New platform for university engagement launched
The Association of Commonwealth Universities launched a new initiative, the ACU Engage Community, at the Talloires Network conference near Cape Town last week. The platform will provide a forum to disseminate knowledge and project management skills among practitioners and share news about opportunities in community engagement.The ACU Engage Community initiative builds on the success of the ongoing ‘World Beyond 2015 – Is higher education ready?’ campaign and the ACU’s University Extension Network.
“These two initiatives have created a bridge that we want to cross and see the importance of universities and their community engagement practices in action,” said Joyce Achampong, ACU director of external engagement.
“Universities are key players in social, economic and cultural development and this is a position we want to promote,” she said.
The platform
Achampong said the platform sought to bring institutions closer to communities around them, discuss their engagement work and share best experiences and practices.
“We need to hear from members of the university community as they share information, not as ivory towers but as institutions that come to the people,” said Achampong. “We are looking for story-telling on networks in universities and projects with a social impact.”
She said examples of how South African universities preferred to use the radio to share research findings because of its wide reach, and how in Kenya universities consider advertising in local newspapers to showcase their work, display how different flows of information are maintained among diverse universities and communities.
Professor Shaun Pather, head of strategic initiatives at Cape Peninsula University of Technology in South Africa and chair of the ACU Engage Community, said there was a big gap around relevant community engagement by universities around Africa that needed to be addressed.
“There is a cycle of carrying out research in communities, but when results come out they are not shared by the communities and often solutions are not directed back to those communities due to various challenges.
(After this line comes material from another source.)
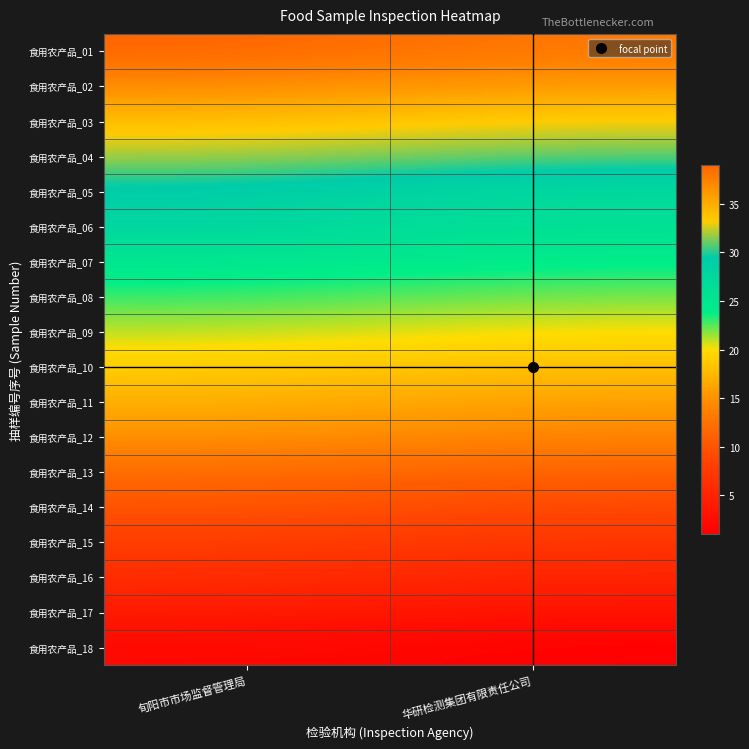

Which has a higher value, 华研检测集团有限责任公司 or 旬阳市市场监督管理局?

旬阳市市场监督管理局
But there are those who are doing it the right way,” Pather said.
“We are looking at working as a catalyst for university engagement with communities, an engagement that provides solutions,” he added.
Professor John Wood, ACU secretary general and outgoing member of the Talloires Network steering committee, agreed.
“As the world’s oldest international university network, we have had these networks before. But we are keen to know what universities do in their social engagements, how universities in small islands help their communities and how others across the world can find resonance in their actions.
“It also turns out to be an opportunity to see how community engagement develops.”
He said the platform would try to break discipline barriers, whether in energy, water or diseases, and let people know how they can improve their lives.
“There is a need to tackle scientific diplomacy – academics talk to each other but politicians hardly talk to academics,” Wood told University World News.
Achampong said the new platform was open to more than 500 member universities in the world, their students, academics and staff members.
The ACU Engage Community will strive to unite research managers, industrial liaison officers and distance education managers, she said.